• Weird History

Things Most People Don't Know About Pompeii

Mount Vesuvius was responsible for the destruction of the city of Pompeii in 79 AD. Nearly everyone has heard one story or another about arguably the most well-known volcanic eruption in history, but how many of you know what really happened on that fateful day in Pompeii?

This mountain located on the west coast of Italy is one of the most active volcanoes in the world, but the Vesuvius eruption is just one part of the story of the Italian city. How much do you know about daily life before the eruption of Mount Vesuvius? Hopefully, these facts about Pompeii will shed some light on one of the most famous ancient catastrophes in recorded history, as well as the vibrant society that preceded it. 

  • Photo: Rene Boulay / Wikimedia Commons / CC BY-SA 3.0

    Pompeii Was A Popular Holiday Destination For Wealthy Romans

    Since Rome was heavily populated (by ancient standards), and the summers could be unbearably hot, many wealthy Romans sought extravagant resorts at which to take vacations.

    Pompeii was nowhere near as crowded as Rome; it had remarkable architecture, a large amphitheater where top-tier shows took place, and (most important) a thriving commercial center with factories, shops, bathhouses, and brothels. 

  • Photo: Amphipolis / Wikimedia Commons / CC BY-SA 2.0

    Pompeii Is Well-Preserved Thanks To What Destroyed It

    It might sound odd (and more than a little horrible), but the tons of ash that blanketed Pompeii are also the reason why the city’s beautiful art, delicate jewelry, and impressive buildings have been so well-preserved for 2,000 years.

    While it may seem like a cruel irony, the truth is the ash and hot gas that killed thousands of Pompeii’s citizens preserved their bodies much better than any conventional method of embalming.
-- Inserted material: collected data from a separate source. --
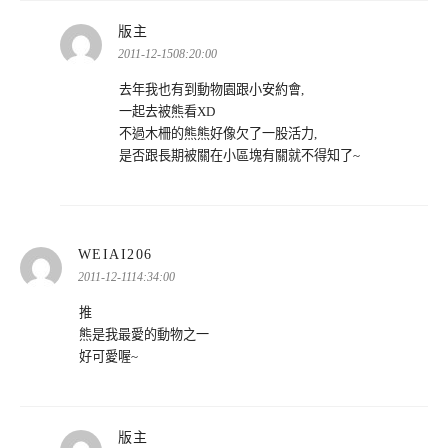
表
版主
示:
2011-12-1508:20:00
去年我也有到動物園跟小安約會,
一起去被熊看XD
不過木柵的熊熊好像欠了一股活力,
是否跟長期被關在小區塊有關就不得知了~
表
WEIAI206
示:
2011-12-1114:34:00
推
熊是我最愛的動物之一
好可愛喔~
表
版主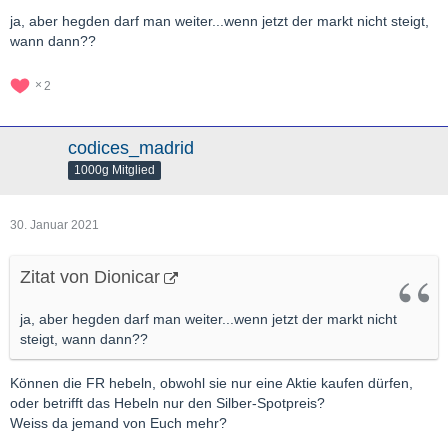
ja, aber hegden darf man weiter...wenn jetzt der markt nicht steigt,
wann dann??
2
codices_madrid
1000g Mitglied
30. Januar 2021
Zitat von Dionicar
ja, aber hegden darf man weiter...wenn jetzt der markt nicht
steigt, wann dann??
Können die FR hebeln, obwohl sie nur eine Aktie kaufen dürfen,
oder betrifft das Hebeln nur den Silber-Spotpreis?
Weiss da jemand von Euch mehr?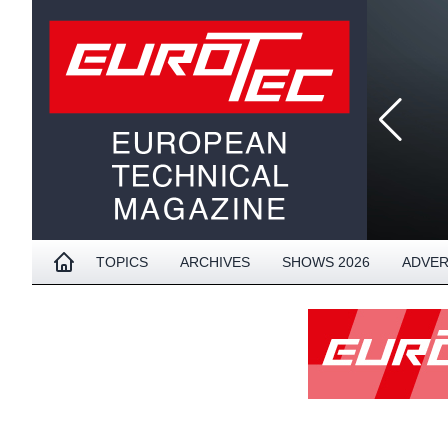
TOPICS
ARCHIVES
SHOWS 2026
ADVER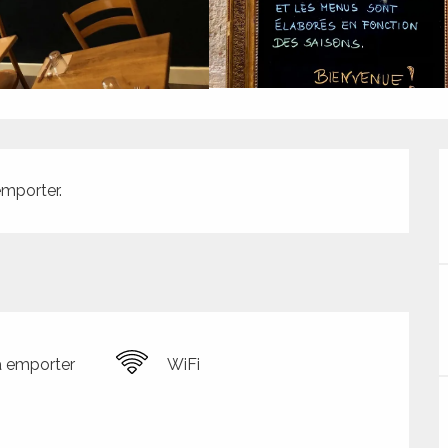
emporter.
à emporter
WiFi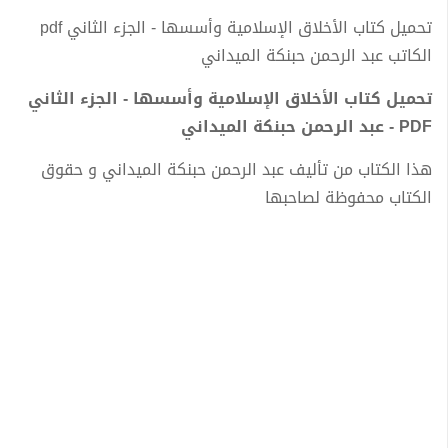
تحميل كتاب الأخلاق الإسلامية وأسسها - الجزء الثاني pdf
الكاتب عبد الرحمن حبنكة الميداني
تحميل كتاب الأخلاق الإسلامية وأسسها - الجزء الثاني
PDF - عبد الرحمن حبنكة الميداني
هذا الكتاب من تأليف عبد الرحمن حبنكة الميداني و حقوق
الكتاب محفوظة لصاحبها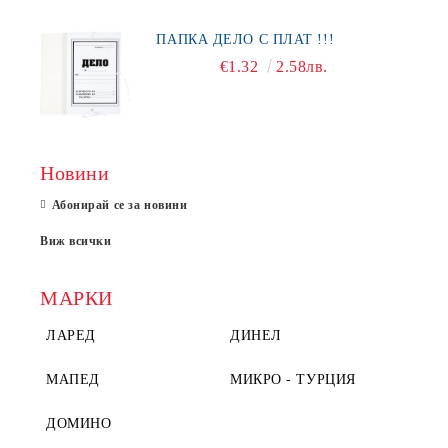
ПАПКА ДЕЛО С ПЛАТ !!!
€1.32
2.58лв.
Новини
Абонирай се за новини
Виж всички
МАРКИ
ЛАРЕД
ДИНЕЛ
МАПЕД
МИКРО - ТУРЦИЯ
ДОМИНО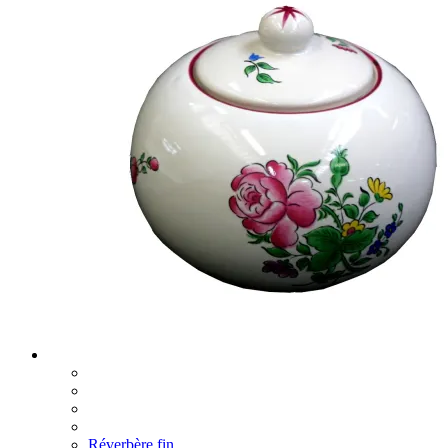
Réverbère fin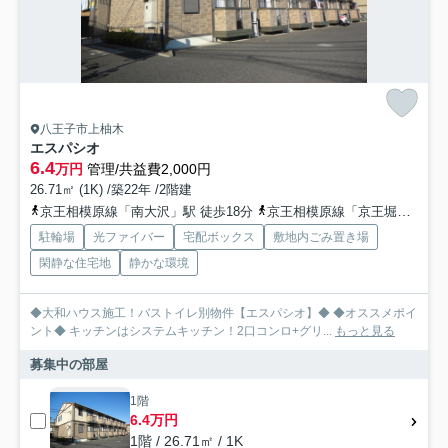
八王子市上柚木
エスパシオ
6.4
万円
管理/共益費2,000円
26.71㎡ (1K) /築22年 /2階建
京王相模原線「南大沢」駅 徒歩18分
京王相模原線「京王堀之内」駅 徒歩37分
駐輪場
光ファイバー
宅配ボックス
敷地内ごみ置き場
閑静な住宅地
静かな環境
◆大和ハウス施工！バストイレ別物件【エスパシオ】◆ ◆オススメポイ
ント◆ キッチンはシステムキッチン！2口コンロ+グリ...
もっと見る
募集中の部屋
1階
6.4万円
1階 / 26.71㎡ / 1K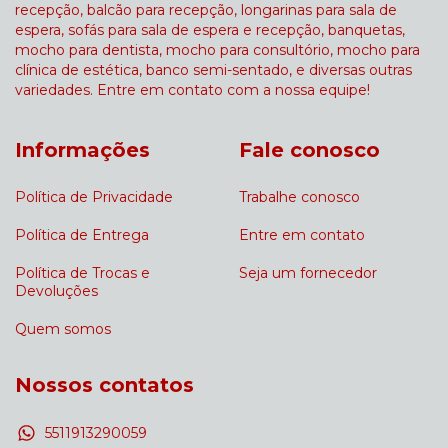
recepção, balcão para recepção, longarinas para sala de
espera, sofás para sala de espera e recepção, banquetas,
mocho para dentista, mocho para consultório, mocho para
clínica de estética, banco semi-sentado, e diversas outras
variedades. Entre em contato com a nossa equipe!
Informações
Fale conosco
Política de Privacidade
Trabalhe conosco
Política de Entrega
Entre em contato
Política de Trocas e
Seja um fornecedor
Devoluções
Quem somos
Nossos contatos
5511913290059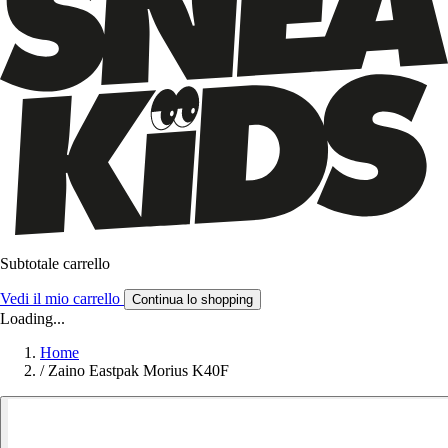
Subtotale carrello
Vedi il mio carrello
Continua lo shopping
Loading...
Home
/
Zaino Eastpak Morius K40F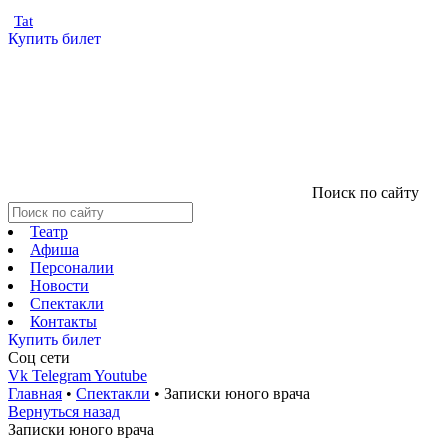
Tat
Купить билет
Поиск по сайту
Театр
Афиша
Персоналии
Новости
Спектакли
Контакты
Купить билет
Соц cети
Vk
Telegram
Youtube
Главная
•
Спектакли
•
Записки юного врача
Вернуться назад
Записки юного врача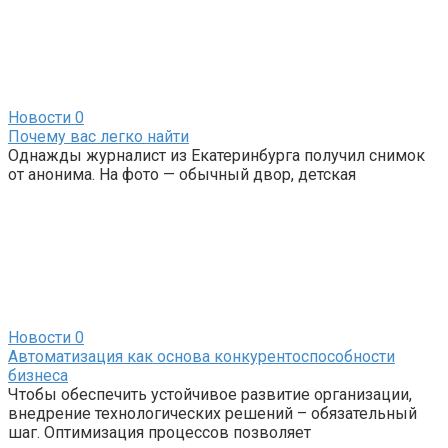
Новости
0
Почему вас легко найти
Однажды журналист из Екатеринбурга получил снимок
от анонима. На фото — обычный двор, детская
Новости
0
Автоматизация как основа конкурентоспособности
бизнеса
Чтобы обеспечить устойчивое развитие организации,
внедрение технологических решений – обязательный
шаг. Оптимизация процессов позволяет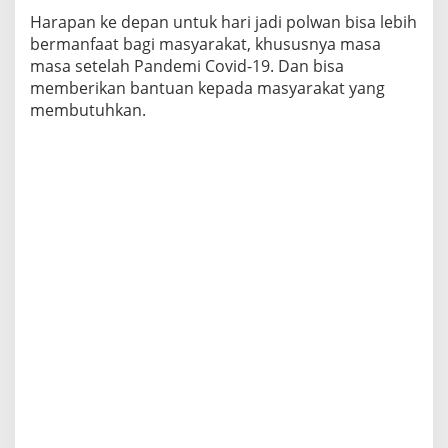
Harapan ke depan untuk hari jadi polwan bisa lebih
bermanfaat bagi masyarakat, khususnya masa
masa setelah Pandemi Covid-19. Dan bisa
memberikan bantuan kepada masyarakat yang
membutuhkan.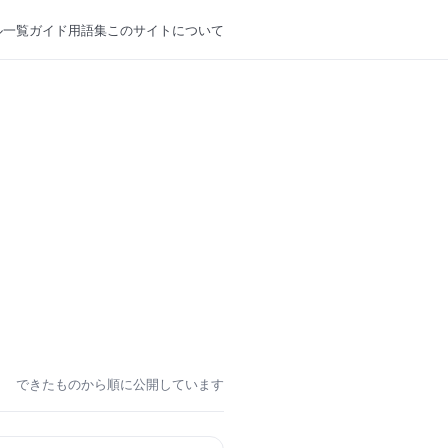
ル一覧
ガイド
用語集
このサイトについて
できたものから順に公開しています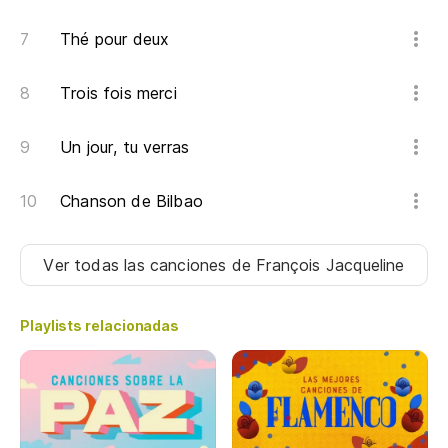
Thé pour deux
Trois fois merci
Un jour, tu verras
Chanson de Bilbao
Ver todas las canciones
de François Jacqueline
Playlists relacionadas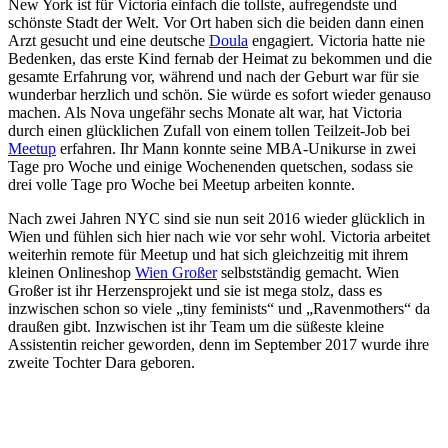
New York ist für Victoria einfach die tollste, aufregendste und
schönste Stadt der Welt. Vor Ort haben sich die beiden dann einen
Arzt gesucht und eine deutsche
Doula
engagiert. Victoria hatte nie
Bedenken, das erste Kind fernab der Heimat zu bekommen und die
gesamte Erfahrung vor, während und nach der Geburt war für sie
wunderbar herzlich und schön. Sie würde es sofort wieder genauso
machen. Als Nova ungefähr sechs Monate alt war, hat Victoria
durch einen glücklichen Zufall von einem tollen Teilzeit-Job bei
Meetup
erfahren. Ihr Mann konnte seine MBA-Unikurse in zwei
Tage pro Woche und einige Wochenenden quetschen, sodass sie
drei volle Tage pro Woche bei Meetup arbeiten konnte.
Nach zwei Jahren NYC sind sie nun seit 2016 wieder glücklich in
Wien und fühlen sich hier nach wie vor sehr wohl. Victoria arbeitet
weiterhin remote für Meetup und hat sich gleichzeitig mit ihrem
kleinen Onlineshop
Wien Großer
selbstständig gemacht. Wien
Großer ist ihr Herzensprojekt und sie ist mega stolz, dass es
inzwischen schon so viele „tiny feminists“ und „Ravenmothers“ da
draußen gibt. Inzwischen ist ihr Team um die süßeste kleine
Assistentin reicher geworden, denn im September 2017 wurde ihre
zweite Tochter Dara geboren.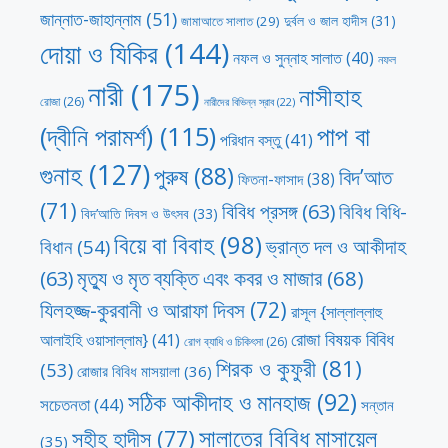
জান্নাত-জাহান্নাম
(51)
দুর্বল ও জাল হাদীস
(31)
জামাআতে সালাত
(29)
দোয়া ও যিকির
(144)
নফল ও সুন্নাহ সালাত
(40)
নফল
নারী
(175)
নাসীহাহ
রোজা
(26)
নারীদের বিভিন্ন স্রাব
(22)
পাপ বা
(দ্বীনি পরামর্শ)
(115)
পরিধান বস্তু
(41)
গুনাহ
(127)
পুরুষ
(88)
বিদ’আত
ফিতনা-ফাসাদ
(38)
(71)
বিবিধ প্রসঙ্গ
(63)
বিবিধ বিধি-
বিদ’আতি দিবস ও উৎসব
(33)
বিয়ে বা বিবাহ
(98)
ভ্রান্ত দল ও আকীদাহ
বিধান
(54)
মৃত্যু ও মৃত ব্যক্তি এবং কবর ও মাজার
(68)
(63)
যিলহজ্জ-কুরবানী ও আরাফা দিবস
(72)
রাসূল {সাল্লাল্লাহু
রোজা বিষয়ক বিবিধ
আলাইহি ওয়াসাল্লাম}
(41)
রোগ ব্যাধি ও চিকিৎসা
(26)
শিরক ও কুফুরী
(81)
(53)
রোজার বিবিধ মাসয়ালা
(36)
সঠিক আকীদাহ ও মানহাজ
(92)
সচেতনতা
(44)
সন্তান
সালাতের বিবিধ মাসায়েল
সহীহ হাদীস
(77)
(35)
  • Photo: David Blaikie / Flickr / CC BY 2.0

    Archaeologists Have Identified Several Brothels

    You might have heard that Pompeii was the capital of ancient prostitution. You're probably picturing a plethora of brothels, and that isn't far from the truth based on what we know from the excavations.

    The largest brothel, known as the Lupanar and located in the city center, is one of the most-visited tourist attractions at the site today. Archeologists concluded it was a brothel from its layout – divided into cubicles, each with a masonry bed – and from its explicit graffiti, which lists sexual acts and prices. Erotic wall paintings, however, were not limited to the brothels. Such wall art appears to have been the decoration of choice for many buildings in Pompeii.

  • Photo: JoJan / Wikimedia Commons / CC BY 3.0

    Only One Firsthand Account Exists

    Pliny the Younger was one of the many people who witnessed the catastrophic aftermath of the Mount Vesuvius eruption. He was, however, the only one who wrote down in detail what happened that day in Pompeii (or, at least, the only one whose records have survived). In a letter to Tacitus, Pliny describes what he experienced during the second day of the disaster:

    A dense black cloud was coming up behind us, spreading over the earth like a flood.  "Let us leave the road while we can still see," I said, "or we shall be knocked down and trampled underfoot in the dark by the crowd behind."  We had scarcely sat down to rest when darkness fell, not the dark of a moonless or cloudy night, but as if the lamp had been put out in a closed room.  You could hear the shrieks of women, the wailing of infants, and the shouting of men; some were calling their parents, others their children or their wives, trying to recognize them by their voices.  People bewailed their own fate or that of their relatives, and there were some who prayed for death in their terror of dying.  Many besought the aid of the gods, but still more imagined there were no gods left, and that the universe was plunged into eternal darkness for evermore.